Hazardous Levels Of Metal Ions Found In Many Commercial Table Wines, Study Suggests

Date:
October 30, 2008
Source:
Chemistry Central Journal
Summary:
Potentially hazardous levels of metal ions are present in many commercially available wines. An analysis of reported levels of metals in wines from 16 different countries found that only those from Argentina, Brazil and Italy did not pose a potential health risk owing to metals.

Potentially hazardous levels of metal ions are present in many commercially available wines. An analysis of reported levels of metals in wines from sixteen different countries found that only those from Argentina, Brazil and Italy did not pose a potential health risk owing to metals.

Related Articles


Professor Declan Naughton and Doctor Andrea Petróczi from Kingston University, South West London, carried out the study, using a formula developed by the United States' Environmental Protection Agency for the estimation of potential health risks associated with long-term exposure to environmental pollutants. This Target Hazard Quotient (THQ) gives an indication of risk based on published upper safe limits for various chemicals. A THQ below 1.0 is considered to be non-hazardous.

According to Professor Naughton, "The THQ is a risk assessment designed to avoid underestimation. It therefore incorporates several assumptions, such as maximum absorption of ingested metal ions and lifetime exposures. In contrast, bolus dosing (e.g. binge drinking) and cross effects with other potential toxins (e.g. alcohol) are not accounted for, nor are the effects on the elderly, the young or those with a clinical condition".
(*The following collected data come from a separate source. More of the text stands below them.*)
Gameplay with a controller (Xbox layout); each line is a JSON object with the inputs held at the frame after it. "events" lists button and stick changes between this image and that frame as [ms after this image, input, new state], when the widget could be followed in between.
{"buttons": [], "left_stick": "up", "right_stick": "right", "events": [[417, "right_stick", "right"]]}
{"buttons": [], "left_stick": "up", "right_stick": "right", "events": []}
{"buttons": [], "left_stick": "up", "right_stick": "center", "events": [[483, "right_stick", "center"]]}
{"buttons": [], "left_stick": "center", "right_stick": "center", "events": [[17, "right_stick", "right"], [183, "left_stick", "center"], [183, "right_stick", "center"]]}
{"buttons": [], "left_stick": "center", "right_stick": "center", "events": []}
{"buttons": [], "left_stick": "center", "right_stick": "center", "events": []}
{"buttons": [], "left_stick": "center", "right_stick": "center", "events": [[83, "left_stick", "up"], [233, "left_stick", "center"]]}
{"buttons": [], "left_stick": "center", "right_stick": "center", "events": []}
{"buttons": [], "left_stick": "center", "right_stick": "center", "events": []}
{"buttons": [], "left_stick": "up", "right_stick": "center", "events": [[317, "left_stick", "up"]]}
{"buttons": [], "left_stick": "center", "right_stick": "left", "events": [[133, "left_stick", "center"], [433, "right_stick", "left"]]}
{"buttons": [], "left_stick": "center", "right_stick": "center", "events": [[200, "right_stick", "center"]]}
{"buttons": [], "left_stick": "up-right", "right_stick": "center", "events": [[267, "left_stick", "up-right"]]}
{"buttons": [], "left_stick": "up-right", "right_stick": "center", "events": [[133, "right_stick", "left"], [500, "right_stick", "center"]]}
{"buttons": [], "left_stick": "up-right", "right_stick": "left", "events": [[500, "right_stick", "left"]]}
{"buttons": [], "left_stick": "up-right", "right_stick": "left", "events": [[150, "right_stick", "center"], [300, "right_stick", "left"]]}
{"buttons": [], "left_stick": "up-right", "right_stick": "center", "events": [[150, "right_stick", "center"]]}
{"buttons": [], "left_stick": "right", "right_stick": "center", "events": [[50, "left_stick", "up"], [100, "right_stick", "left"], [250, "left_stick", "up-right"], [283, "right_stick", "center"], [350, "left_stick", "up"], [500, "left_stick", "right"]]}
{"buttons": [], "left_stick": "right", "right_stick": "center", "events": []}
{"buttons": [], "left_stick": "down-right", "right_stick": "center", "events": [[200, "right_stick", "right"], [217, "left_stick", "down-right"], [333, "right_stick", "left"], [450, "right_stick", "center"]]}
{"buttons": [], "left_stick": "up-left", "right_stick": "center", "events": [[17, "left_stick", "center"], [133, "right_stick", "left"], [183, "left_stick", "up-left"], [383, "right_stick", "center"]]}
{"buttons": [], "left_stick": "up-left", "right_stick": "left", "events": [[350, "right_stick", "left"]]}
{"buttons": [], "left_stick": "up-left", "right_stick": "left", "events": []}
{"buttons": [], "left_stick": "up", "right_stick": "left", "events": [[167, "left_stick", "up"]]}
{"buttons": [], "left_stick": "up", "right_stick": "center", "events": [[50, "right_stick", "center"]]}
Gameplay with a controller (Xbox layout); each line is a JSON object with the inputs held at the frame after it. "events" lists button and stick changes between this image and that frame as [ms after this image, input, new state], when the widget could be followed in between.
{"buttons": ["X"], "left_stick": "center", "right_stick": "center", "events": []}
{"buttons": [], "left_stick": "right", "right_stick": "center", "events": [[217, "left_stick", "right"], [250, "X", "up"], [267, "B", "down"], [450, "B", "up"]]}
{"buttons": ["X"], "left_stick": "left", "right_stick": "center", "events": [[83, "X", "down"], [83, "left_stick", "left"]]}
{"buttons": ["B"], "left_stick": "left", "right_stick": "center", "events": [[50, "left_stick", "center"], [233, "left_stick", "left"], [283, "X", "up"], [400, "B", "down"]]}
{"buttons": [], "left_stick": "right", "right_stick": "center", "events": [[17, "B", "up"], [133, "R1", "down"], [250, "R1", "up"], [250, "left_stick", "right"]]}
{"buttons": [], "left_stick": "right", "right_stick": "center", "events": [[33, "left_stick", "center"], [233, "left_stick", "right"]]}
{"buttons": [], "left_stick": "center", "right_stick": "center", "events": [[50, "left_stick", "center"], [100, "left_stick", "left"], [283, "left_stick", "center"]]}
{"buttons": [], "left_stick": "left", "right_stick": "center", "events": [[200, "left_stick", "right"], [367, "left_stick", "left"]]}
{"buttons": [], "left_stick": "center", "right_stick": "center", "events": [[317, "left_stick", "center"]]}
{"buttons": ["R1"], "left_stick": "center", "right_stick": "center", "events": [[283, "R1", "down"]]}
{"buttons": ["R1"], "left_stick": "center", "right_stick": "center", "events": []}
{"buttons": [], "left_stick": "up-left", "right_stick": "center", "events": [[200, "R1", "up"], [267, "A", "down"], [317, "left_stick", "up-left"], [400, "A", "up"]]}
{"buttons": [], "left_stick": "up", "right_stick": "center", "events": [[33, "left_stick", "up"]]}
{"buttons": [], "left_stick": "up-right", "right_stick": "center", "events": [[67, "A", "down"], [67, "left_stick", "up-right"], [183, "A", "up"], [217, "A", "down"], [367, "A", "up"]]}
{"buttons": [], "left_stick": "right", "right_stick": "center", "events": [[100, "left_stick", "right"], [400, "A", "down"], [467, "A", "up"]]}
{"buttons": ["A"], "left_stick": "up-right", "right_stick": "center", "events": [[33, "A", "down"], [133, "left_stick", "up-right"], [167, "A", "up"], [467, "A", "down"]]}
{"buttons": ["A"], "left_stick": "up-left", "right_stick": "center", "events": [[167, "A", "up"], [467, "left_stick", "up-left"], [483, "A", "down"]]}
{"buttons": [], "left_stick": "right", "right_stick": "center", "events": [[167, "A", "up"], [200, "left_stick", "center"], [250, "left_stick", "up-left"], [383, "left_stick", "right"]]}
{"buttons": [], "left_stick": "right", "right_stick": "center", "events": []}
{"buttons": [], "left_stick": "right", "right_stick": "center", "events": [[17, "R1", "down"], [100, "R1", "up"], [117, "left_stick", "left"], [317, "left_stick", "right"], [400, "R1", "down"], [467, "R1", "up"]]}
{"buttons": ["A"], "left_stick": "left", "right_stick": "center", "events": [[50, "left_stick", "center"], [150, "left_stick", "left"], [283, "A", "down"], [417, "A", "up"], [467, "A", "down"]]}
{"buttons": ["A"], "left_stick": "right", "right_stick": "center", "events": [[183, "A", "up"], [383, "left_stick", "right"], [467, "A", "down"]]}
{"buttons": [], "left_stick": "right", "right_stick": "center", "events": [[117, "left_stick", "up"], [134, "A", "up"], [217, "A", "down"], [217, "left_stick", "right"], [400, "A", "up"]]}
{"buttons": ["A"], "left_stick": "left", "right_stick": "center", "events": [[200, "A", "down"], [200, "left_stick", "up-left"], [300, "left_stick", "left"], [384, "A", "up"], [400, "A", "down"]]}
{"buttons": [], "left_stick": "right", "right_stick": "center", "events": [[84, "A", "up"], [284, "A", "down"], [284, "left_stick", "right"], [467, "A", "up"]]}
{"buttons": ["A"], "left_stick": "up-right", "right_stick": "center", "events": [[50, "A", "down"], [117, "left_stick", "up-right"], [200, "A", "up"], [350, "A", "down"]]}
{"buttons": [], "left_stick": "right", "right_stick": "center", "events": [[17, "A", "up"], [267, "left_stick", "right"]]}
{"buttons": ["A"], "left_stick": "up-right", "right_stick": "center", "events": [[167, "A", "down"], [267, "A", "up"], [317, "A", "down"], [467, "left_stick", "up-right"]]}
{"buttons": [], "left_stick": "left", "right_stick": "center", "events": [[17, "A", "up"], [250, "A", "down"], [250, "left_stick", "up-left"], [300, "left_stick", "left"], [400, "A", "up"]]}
The authors found that THQ values for most wines were well above the value of 1.0 and thus are of concern. Typical potential maximum THQ values ranged from 50 to 200, with Hungarian and Slovakian wines reaching 300. THQ values for both red and white wines studied were high, having values ranging from 30 to 80 based on a 250mL glass per day. Naughton said, "These values are concerning, in that they are mainly above the THQ value of 1.0. Excess intake of metal ions is credited with pathological events such as Parkinson's disease. In addition to neurological problems, these ions are also believed to enhance oxidative damage, a key component of chronic inflammatory disease which is a suggested initiator of cancer".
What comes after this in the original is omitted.